Find the line containing "wrist: (138, 178)", then print it and each line after it through the end of the listing exactly, with no pictures.

## Input material
Content starts
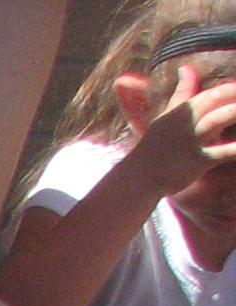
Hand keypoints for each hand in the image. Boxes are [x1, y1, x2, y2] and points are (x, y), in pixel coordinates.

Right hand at [131, 69, 235, 194]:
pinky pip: (225, 152)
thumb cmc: (154, 147)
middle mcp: (190, 119)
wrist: (138, 178)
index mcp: (185, 108)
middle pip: (220, 95)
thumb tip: (185, 67)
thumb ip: (182, 91)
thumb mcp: (166, 115)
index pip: (216, 91)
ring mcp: (195, 139)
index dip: (234, 88)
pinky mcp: (200, 160)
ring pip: (223, 116)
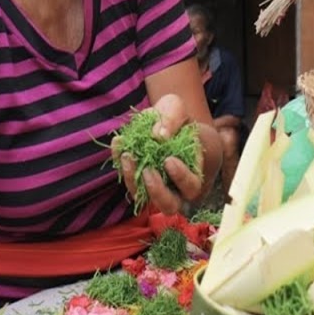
Content ends
## Answer area
wrist: (138, 178)
index mcp: (185, 108)
middle pip: (220, 95)
thumb tip: (185, 67)
thumb ip: (182, 91)
thumb mcp: (166, 115)
index pip: (216, 91)
ring mcp: (195, 139)
index dip: (234, 88)
pinky mcp: (200, 160)
ring pip: (223, 116)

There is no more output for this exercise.